IHK sieht "eklatanten Widerspruch"
Scharfe Kritik an der jüngsten Entwicklung kommt aus der regionalen Wirtschaft. Die Industrie- und Handelskammer Heilbronn (IHK) fordert, dass der Neckar mit "oberster Priorität" behandelt wird.
"Sollte der Bund tatsächlich auf Distanz zum Schleusenausbau gehen, wäre dies ein eklatanter Widerspruch zu dem bundespolitischen Ziel, möglichst schnell bei der Energieversorgung autark zu werden", erklärt Elke Döring, Hauptgeschäftsführerin der IHK Heilbronn-Franken. Der Neckar sei der ideale Transportweg für Kohle und Wasserstoff und spiele für die Wirtschaft in Heilbronn-Franken und in ganz Süddeutschland eine entscheidende Rolle.

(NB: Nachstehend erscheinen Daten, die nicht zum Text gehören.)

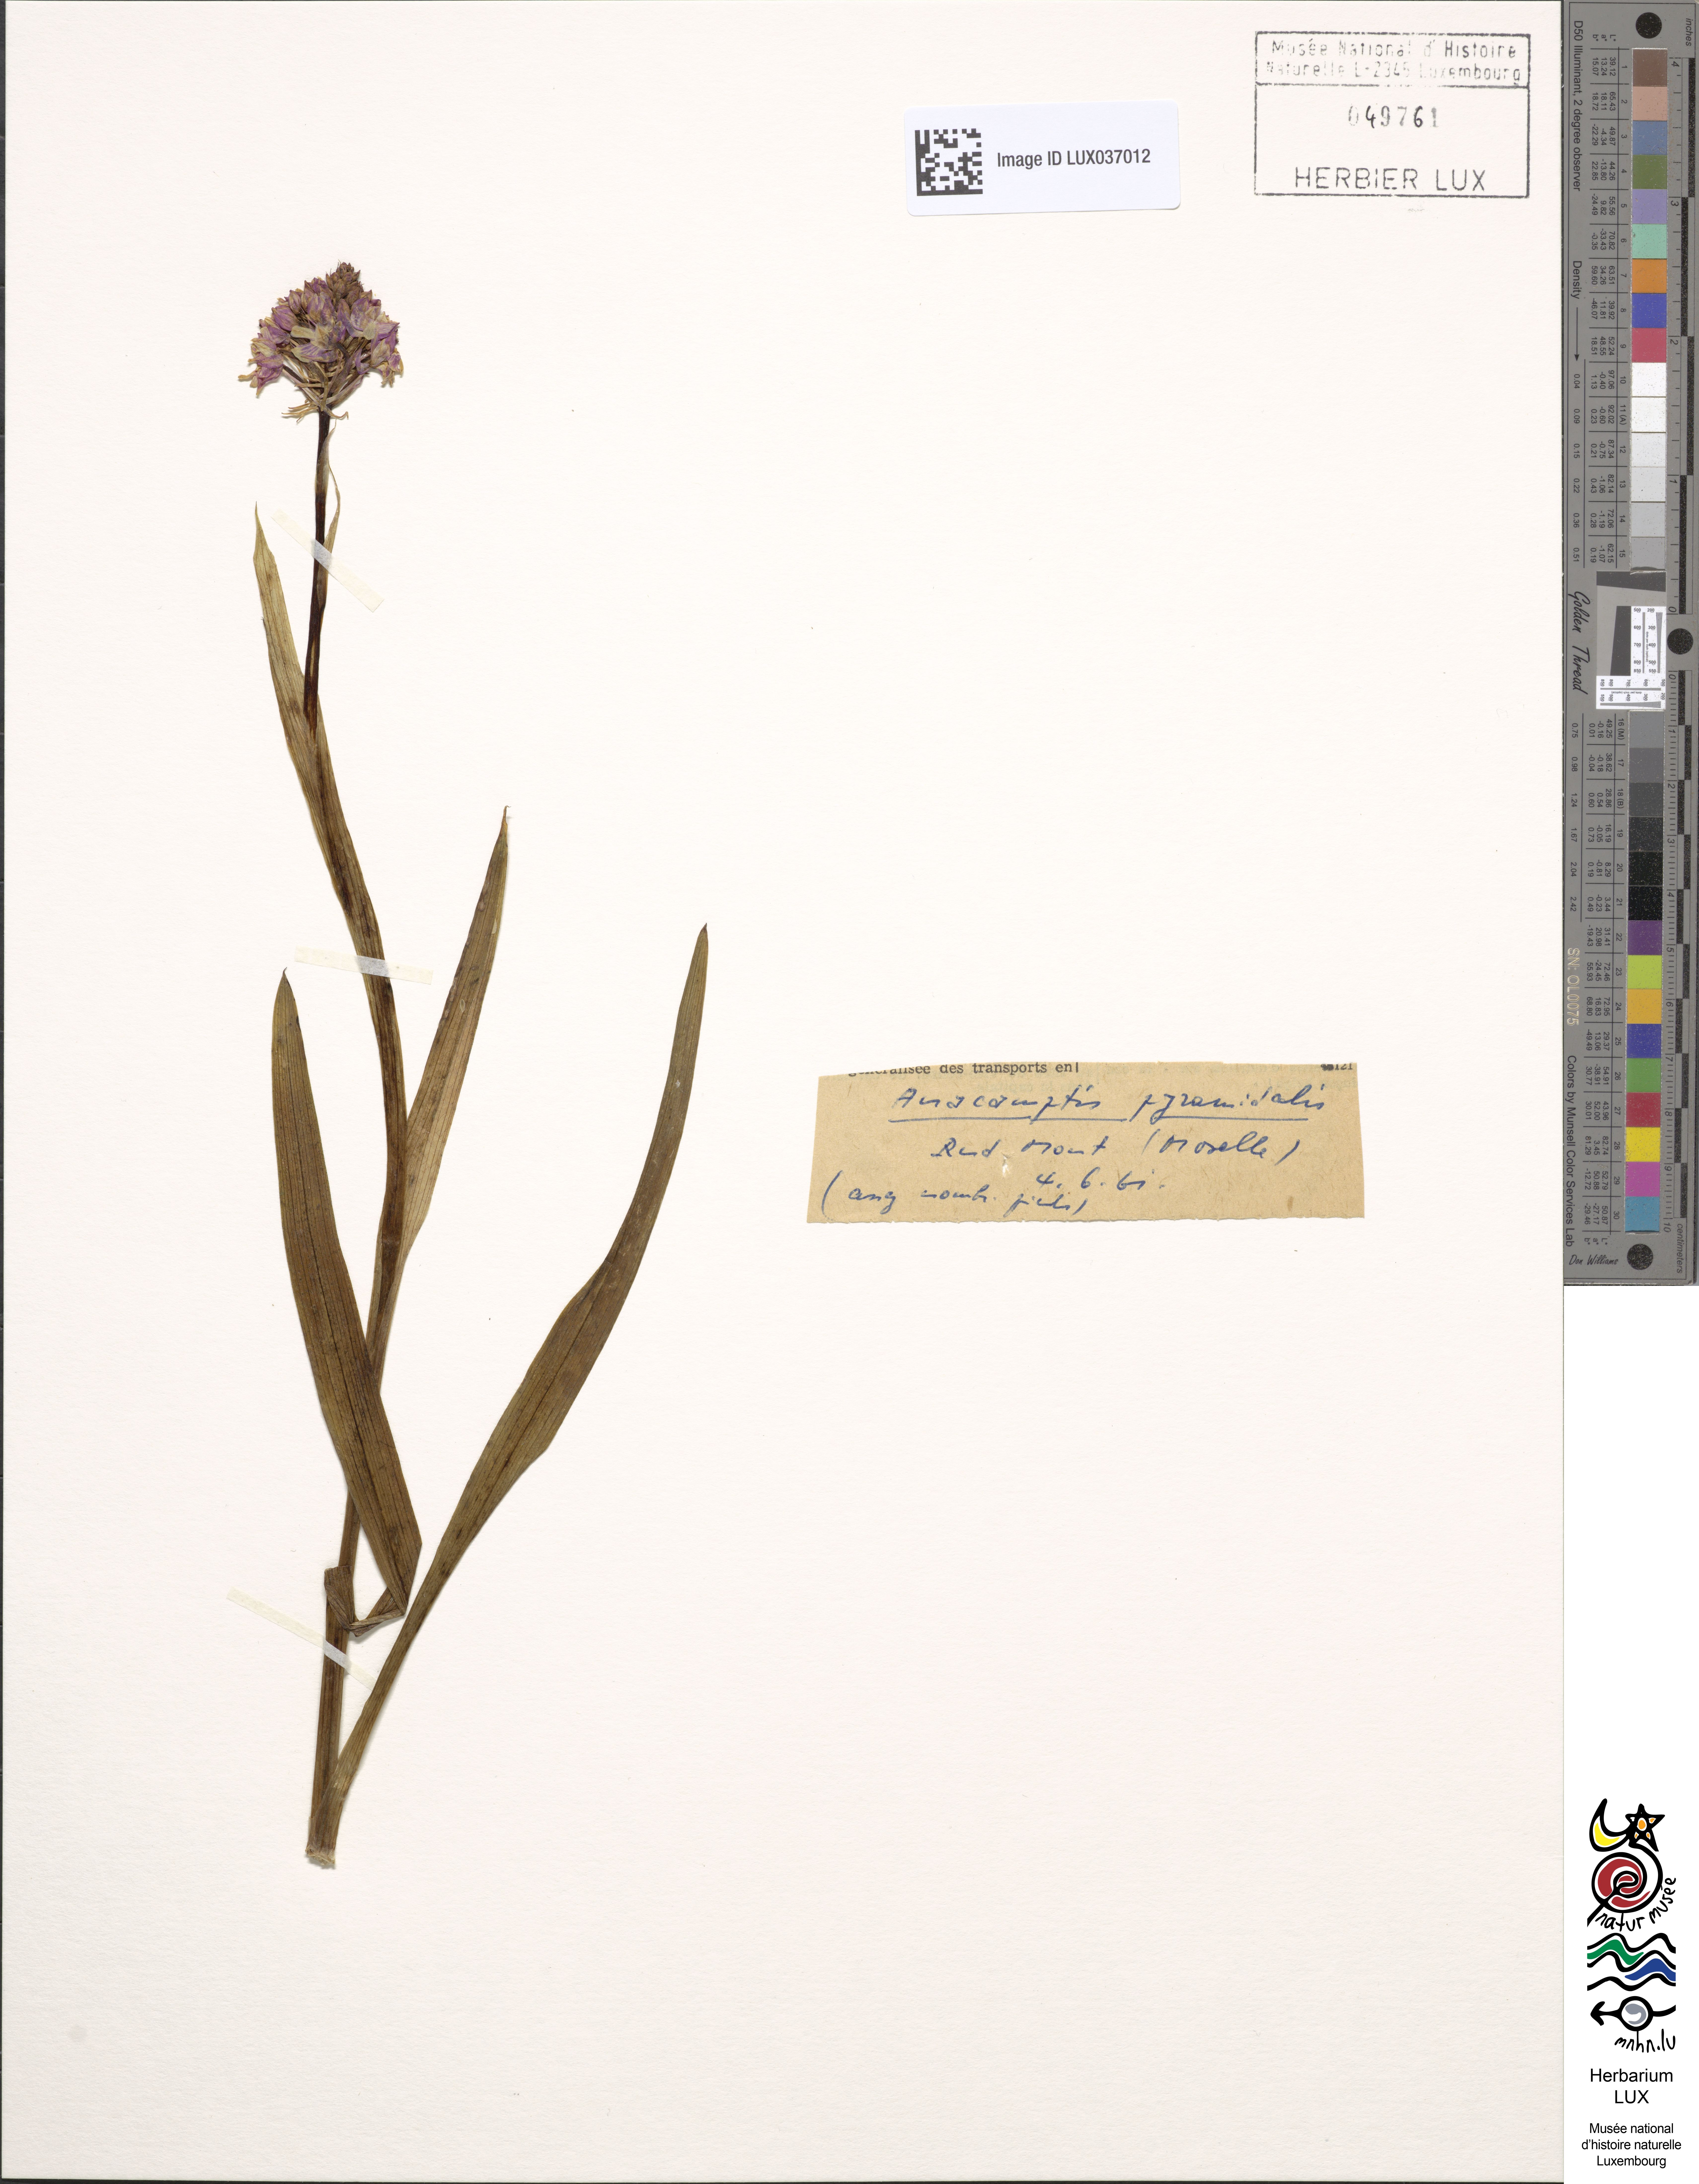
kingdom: Plantae
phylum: Tracheophyta
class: Liliopsida
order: Asparagales
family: Orchidaceae
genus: Anacamptis
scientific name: Anacamptis pyramidalis
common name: Pyramidal orchid
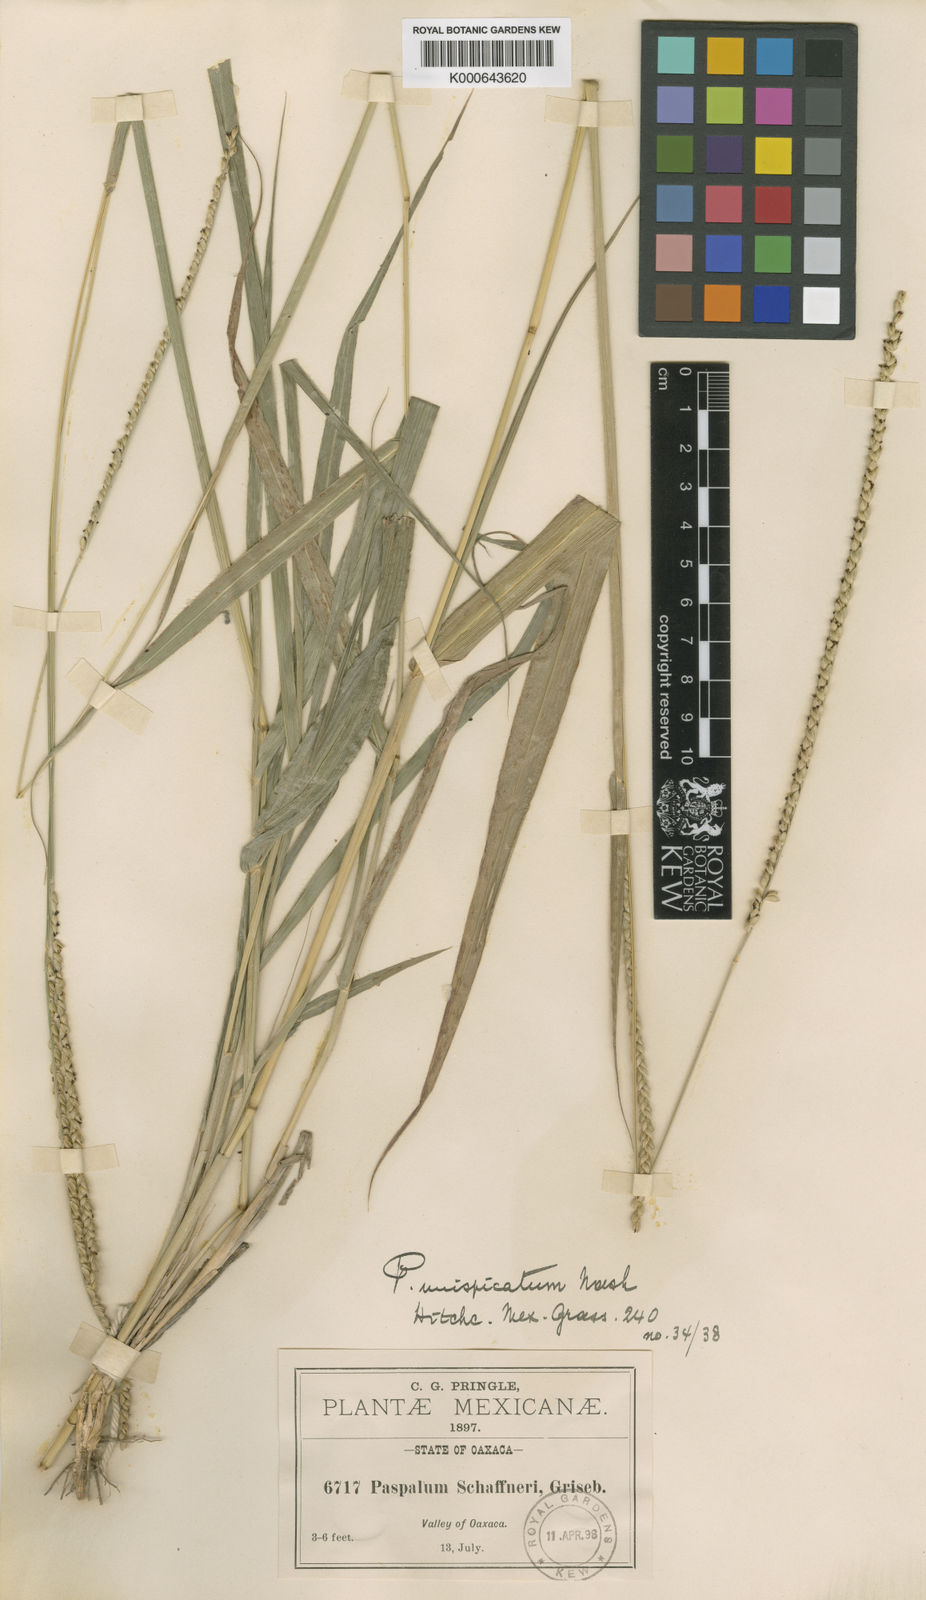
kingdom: Plantae
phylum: Tracheophyta
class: Liliopsida
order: Poales
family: Poaceae
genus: Paspalum
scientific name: Paspalum unispicatum
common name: Onespike paspalum
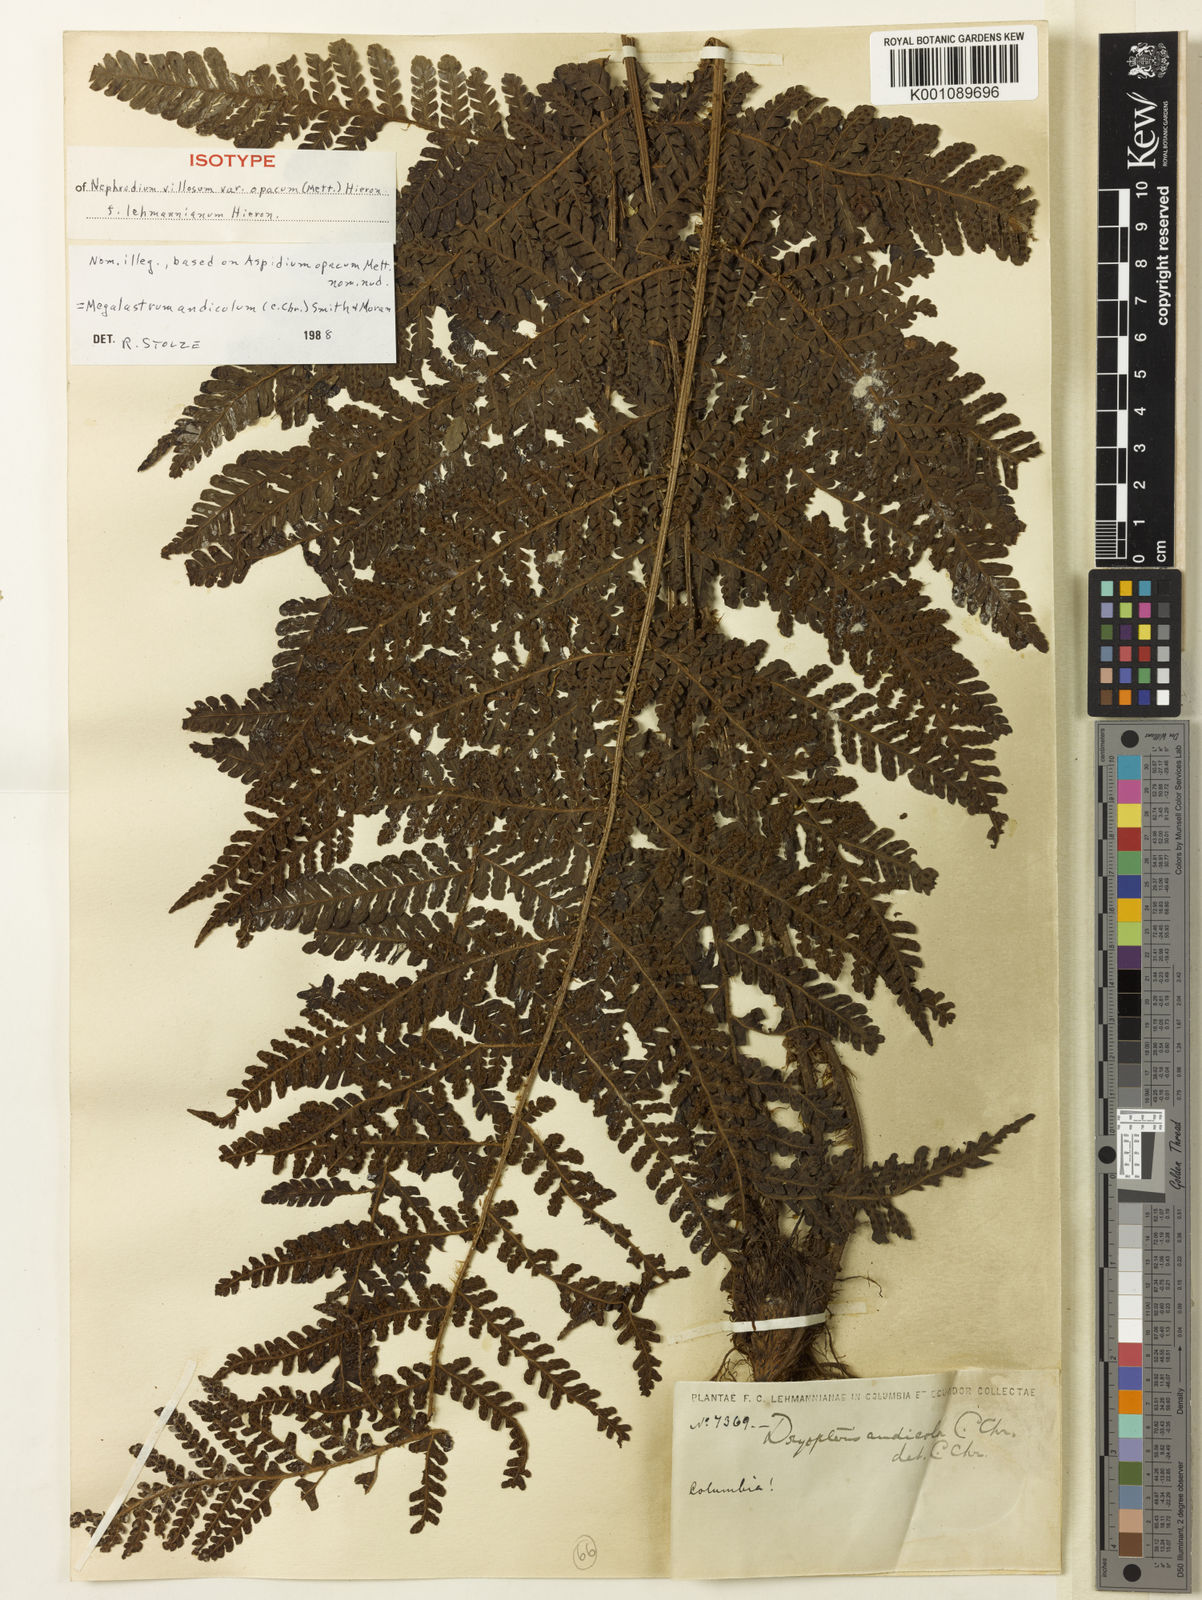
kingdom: Plantae
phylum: Tracheophyta
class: Polypodiopsida
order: Polypodiales
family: Dryopteridaceae
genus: Megalastrum
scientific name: Megalastrum andicola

Regionaldirektor wirft Bund Ideenlosigkeit vor
Für Klaus Mandel, Direktor des Regionalverbands Heilbronn-Franken, muss der Ausbau der Neckarschleusen "nicht beendet, sondern beschleunigt werden". Nur dann könne sich die Wirtschaft und die Logistik auf die Systemvorteile eines funktionierenden Neckars einstellen. Nach Jahrzehnten der Planung heute zu sagen, es fehle das Geld, ist für Mandel das "Ideenloseste, was ich mir vorstellen kann".